The ubiquitin-proteasome pathway is crucial for all cellular processes and is, therefore, a critical target for the investigation and development of novel strategies for cancer treatment. In addition, approximately 30% of newly synthesized proteins never attain their final conformations due to translational errors or defects in post-translational modifications; therefore, they are also rapidly eliminated by the ubiquitin-proteasome pathway.

Here, an effort was made to outline the recent findings deciphering the new molecular mechanisms involved in the regulation of ubiquitin-proteasome pathway as well as the resistance mechanisms developed against proteasome inhibitors in cell culture experiments and in the clinical trials.

Since cancer cells have higher proliferation rates and are more prone to translational errors, they require the ubiquitin-proteasome pathway for selective advantage and sustained proliferation. Therefore, drugs targeting the ubiquitin-proteasome pathway are promising agents for the treatment of both hematological and solid cancers.

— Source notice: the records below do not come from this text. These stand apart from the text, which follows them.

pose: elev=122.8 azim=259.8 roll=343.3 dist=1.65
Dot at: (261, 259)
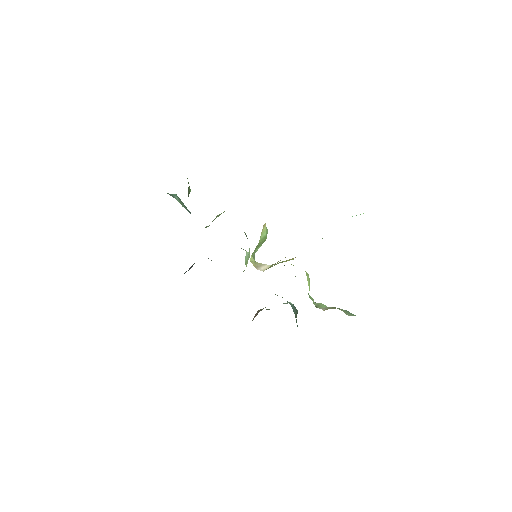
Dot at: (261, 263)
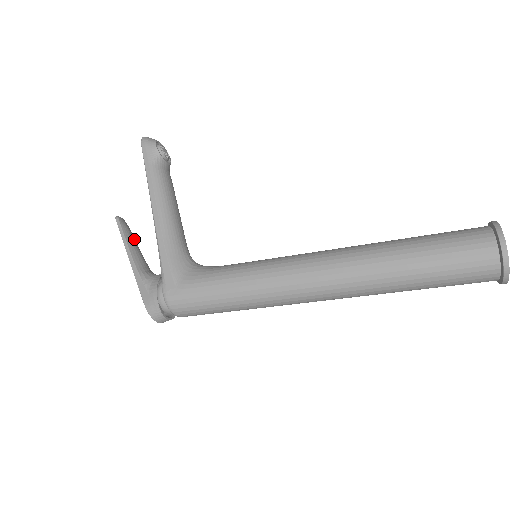
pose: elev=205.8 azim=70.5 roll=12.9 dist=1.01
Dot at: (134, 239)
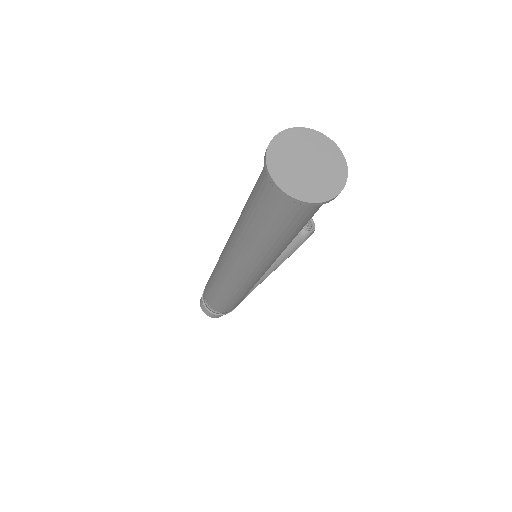
Dot at: occluded
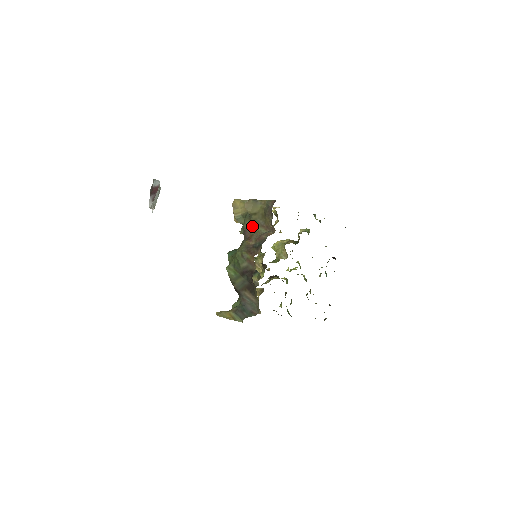
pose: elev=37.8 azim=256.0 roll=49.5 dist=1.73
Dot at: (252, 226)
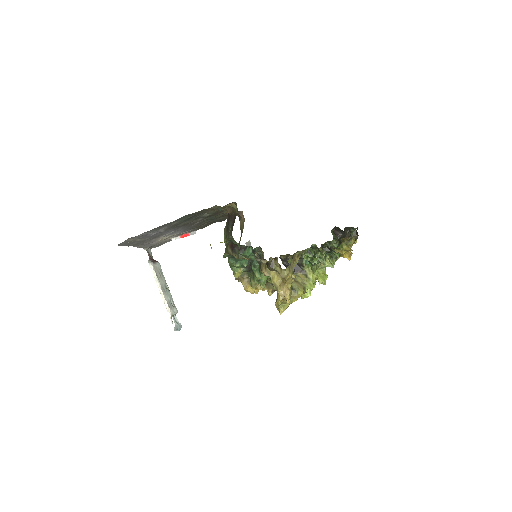
Dot at: (239, 244)
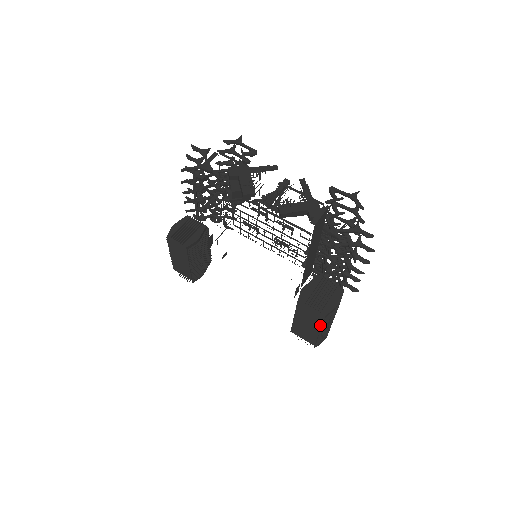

A number of proteasome inhibitors are approved and used for the treatment of advanced and relapsed multiple myeloma. Unfortunately, drug resistance mechanisms may develop very fast within days of the start of the proteasome inhibitor-treatment either due to the inherent or acquired resistance mechanisms under selective drug pressure. However, a comprehensive understanding of the mechanisms leading to the proteasome inhibitor-resistance will eventually help the design and development of novel strategies involving new drugs and/or drug combinations for the treatment of a number of cancers.